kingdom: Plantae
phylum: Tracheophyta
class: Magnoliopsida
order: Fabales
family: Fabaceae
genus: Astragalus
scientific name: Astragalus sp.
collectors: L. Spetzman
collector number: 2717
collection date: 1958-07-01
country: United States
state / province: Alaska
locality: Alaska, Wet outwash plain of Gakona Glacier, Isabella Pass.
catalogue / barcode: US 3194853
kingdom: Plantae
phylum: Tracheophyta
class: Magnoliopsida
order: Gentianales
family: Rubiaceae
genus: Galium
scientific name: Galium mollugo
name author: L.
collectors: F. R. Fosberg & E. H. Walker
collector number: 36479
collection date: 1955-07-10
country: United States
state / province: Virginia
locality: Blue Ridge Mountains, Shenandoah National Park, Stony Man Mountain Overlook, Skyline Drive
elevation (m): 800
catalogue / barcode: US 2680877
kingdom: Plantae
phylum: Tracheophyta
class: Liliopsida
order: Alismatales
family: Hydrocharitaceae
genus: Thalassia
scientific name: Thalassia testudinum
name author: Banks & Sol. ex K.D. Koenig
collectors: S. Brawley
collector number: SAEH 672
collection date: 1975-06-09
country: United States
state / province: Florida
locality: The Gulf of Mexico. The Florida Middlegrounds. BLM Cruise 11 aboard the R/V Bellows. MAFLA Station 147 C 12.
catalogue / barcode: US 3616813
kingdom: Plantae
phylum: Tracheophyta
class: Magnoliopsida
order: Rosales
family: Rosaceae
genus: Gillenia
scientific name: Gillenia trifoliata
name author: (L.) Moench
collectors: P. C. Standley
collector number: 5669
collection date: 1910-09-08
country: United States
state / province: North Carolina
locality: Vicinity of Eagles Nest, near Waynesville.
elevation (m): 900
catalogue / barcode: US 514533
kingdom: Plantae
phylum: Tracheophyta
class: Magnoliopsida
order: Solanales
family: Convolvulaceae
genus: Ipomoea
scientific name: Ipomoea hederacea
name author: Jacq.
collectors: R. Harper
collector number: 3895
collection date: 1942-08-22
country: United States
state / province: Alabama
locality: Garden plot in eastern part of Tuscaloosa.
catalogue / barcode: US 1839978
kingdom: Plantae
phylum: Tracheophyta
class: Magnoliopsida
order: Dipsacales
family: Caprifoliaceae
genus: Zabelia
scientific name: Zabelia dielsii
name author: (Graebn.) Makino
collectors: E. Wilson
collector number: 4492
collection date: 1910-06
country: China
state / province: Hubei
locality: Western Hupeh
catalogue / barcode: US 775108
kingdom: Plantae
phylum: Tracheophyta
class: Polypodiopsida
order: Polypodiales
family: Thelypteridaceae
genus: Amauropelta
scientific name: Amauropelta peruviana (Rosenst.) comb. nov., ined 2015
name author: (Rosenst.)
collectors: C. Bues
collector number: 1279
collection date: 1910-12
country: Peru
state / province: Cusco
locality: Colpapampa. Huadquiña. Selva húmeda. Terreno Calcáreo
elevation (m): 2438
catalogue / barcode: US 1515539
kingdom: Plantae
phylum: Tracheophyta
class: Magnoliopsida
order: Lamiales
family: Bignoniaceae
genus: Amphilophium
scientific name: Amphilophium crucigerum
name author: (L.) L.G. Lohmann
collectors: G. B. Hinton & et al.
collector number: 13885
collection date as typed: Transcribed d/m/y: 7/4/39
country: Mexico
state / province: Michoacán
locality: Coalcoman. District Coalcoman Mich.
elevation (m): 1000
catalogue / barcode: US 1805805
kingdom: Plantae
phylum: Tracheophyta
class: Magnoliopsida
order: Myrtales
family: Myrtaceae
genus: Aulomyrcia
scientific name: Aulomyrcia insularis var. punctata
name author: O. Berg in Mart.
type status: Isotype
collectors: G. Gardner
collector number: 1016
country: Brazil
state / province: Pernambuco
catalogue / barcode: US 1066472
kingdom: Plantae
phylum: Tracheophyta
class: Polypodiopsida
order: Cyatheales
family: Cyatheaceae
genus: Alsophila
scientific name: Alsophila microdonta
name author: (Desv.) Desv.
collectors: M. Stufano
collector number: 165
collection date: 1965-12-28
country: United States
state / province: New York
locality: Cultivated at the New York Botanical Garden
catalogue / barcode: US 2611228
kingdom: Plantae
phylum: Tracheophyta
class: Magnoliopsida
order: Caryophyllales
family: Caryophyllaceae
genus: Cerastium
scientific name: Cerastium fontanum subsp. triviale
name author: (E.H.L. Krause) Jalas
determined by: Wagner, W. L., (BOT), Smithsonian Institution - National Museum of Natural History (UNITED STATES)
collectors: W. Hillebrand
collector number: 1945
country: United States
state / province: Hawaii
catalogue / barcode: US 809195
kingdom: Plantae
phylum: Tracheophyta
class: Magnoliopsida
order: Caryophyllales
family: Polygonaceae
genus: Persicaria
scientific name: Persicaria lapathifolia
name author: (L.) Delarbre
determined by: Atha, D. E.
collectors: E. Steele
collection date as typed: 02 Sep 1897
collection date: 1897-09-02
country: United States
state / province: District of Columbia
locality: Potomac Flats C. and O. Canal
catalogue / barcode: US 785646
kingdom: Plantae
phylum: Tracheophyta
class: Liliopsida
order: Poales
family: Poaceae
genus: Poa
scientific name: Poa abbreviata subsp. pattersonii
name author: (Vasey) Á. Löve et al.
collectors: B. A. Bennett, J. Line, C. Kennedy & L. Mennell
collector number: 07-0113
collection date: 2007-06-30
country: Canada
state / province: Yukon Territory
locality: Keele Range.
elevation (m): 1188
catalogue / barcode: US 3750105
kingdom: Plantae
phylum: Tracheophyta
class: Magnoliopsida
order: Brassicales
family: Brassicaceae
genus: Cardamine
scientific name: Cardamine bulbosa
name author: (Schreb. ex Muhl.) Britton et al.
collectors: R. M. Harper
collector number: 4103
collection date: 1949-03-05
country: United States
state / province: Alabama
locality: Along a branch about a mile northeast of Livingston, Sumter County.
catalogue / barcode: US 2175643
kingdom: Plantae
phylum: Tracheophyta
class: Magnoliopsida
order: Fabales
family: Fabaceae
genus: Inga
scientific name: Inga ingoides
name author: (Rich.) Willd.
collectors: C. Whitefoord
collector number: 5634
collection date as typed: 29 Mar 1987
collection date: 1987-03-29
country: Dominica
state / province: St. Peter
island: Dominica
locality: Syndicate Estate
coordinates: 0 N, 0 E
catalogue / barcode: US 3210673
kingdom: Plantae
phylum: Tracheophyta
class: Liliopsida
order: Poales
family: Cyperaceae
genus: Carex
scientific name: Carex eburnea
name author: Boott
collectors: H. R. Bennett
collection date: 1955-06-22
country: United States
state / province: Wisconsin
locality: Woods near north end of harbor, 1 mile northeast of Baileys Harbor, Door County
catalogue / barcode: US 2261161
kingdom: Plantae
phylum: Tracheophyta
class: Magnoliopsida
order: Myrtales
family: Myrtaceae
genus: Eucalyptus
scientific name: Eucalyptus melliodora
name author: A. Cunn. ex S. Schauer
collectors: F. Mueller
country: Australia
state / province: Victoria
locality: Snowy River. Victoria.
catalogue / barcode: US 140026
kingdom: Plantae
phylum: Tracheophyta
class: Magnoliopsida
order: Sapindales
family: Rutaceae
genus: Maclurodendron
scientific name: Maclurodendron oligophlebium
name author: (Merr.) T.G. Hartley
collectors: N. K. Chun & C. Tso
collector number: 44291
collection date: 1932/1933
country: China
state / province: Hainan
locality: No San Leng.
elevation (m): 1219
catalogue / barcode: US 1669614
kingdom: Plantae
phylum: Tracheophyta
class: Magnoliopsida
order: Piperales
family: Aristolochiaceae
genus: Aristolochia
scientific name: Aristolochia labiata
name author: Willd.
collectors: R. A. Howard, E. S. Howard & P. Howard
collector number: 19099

• The exercise: From the line with "catalogue / barcode: US 514533" up to and including the line with "state / province: New York", give the data again with "locality" swapped for "site" and everything else left unchanged.

• Problem solution:
catalogue / barcode: US 514533
kingdom: Plantae
phylum: Tracheophyta
class: Magnoliopsida
order: Solanales
family: Convolvulaceae
genus: Ipomoea
scientific name: Ipomoea hederacea
name author: Jacq.
collectors: R. Harper
collector number: 3895
collection date: 1942-08-22
country: United States
state / province: Alabama
site: Garden plot in eastern part of Tuscaloosa.
catalogue / barcode: US 1839978
kingdom: Plantae
phylum: Tracheophyta
class: Magnoliopsida
order: Dipsacales
family: Caprifoliaceae
genus: Zabelia
scientific name: Zabelia dielsii
name author: (Graebn.) Makino
collectors: E. Wilson
collector number: 4492
collection date: 1910-06
country: China
state / province: Hubei
site: Western Hupeh
catalogue / barcode: US 775108
kingdom: Plantae
phylum: Tracheophyta
class: Polypodiopsida
order: Polypodiales
family: Thelypteridaceae
genus: Amauropelta
scientific name: Amauropelta peruviana (Rosenst.) comb. nov., ined 2015
name author: (Rosenst.)
collectors: C. Bues
collector number: 1279
collection date: 1910-12
country: Peru
state / province: Cusco
site: Colpapampa. Huadquiña. Selva húmeda. Terreno Calcáreo
elevation (m): 2438
catalogue / barcode: US 1515539
kingdom: Plantae
phylum: Tracheophyta
class: Magnoliopsida
order: Lamiales
family: Bignoniaceae
genus: Amphilophium
scientific name: Amphilophium crucigerum
name author: (L.) L.G. Lohmann
collectors: G. B. Hinton & et al.
collector number: 13885
collection date as typed: Transcribed d/m/y: 7/4/39
country: Mexico
state / province: Michoacán
site: Coalcoman. District Coalcoman Mich.
elevation (m): 1000
catalogue / barcode: US 1805805
kingdom: Plantae
phylum: Tracheophyta
class: Magnoliopsida
order: Myrtales
family: Myrtaceae
genus: Aulomyrcia
scientific name: Aulomyrcia insularis var. punctata
name author: O. Berg in Mart.
type status: Isotype
collectors: G. Gardner
collector number: 1016
country: Brazil
state / province: Pernambuco
catalogue / barcode: US 1066472
kingdom: Plantae
phylum: Tracheophyta
class: Polypodiopsida
order: Cyatheales
family: Cyatheaceae
genus: Alsophila
scientific name: Alsophila microdonta
name author: (Desv.) Desv.
collectors: M. Stufano
collector number: 165
collection date: 1965-12-28
country: United States
state / province: New York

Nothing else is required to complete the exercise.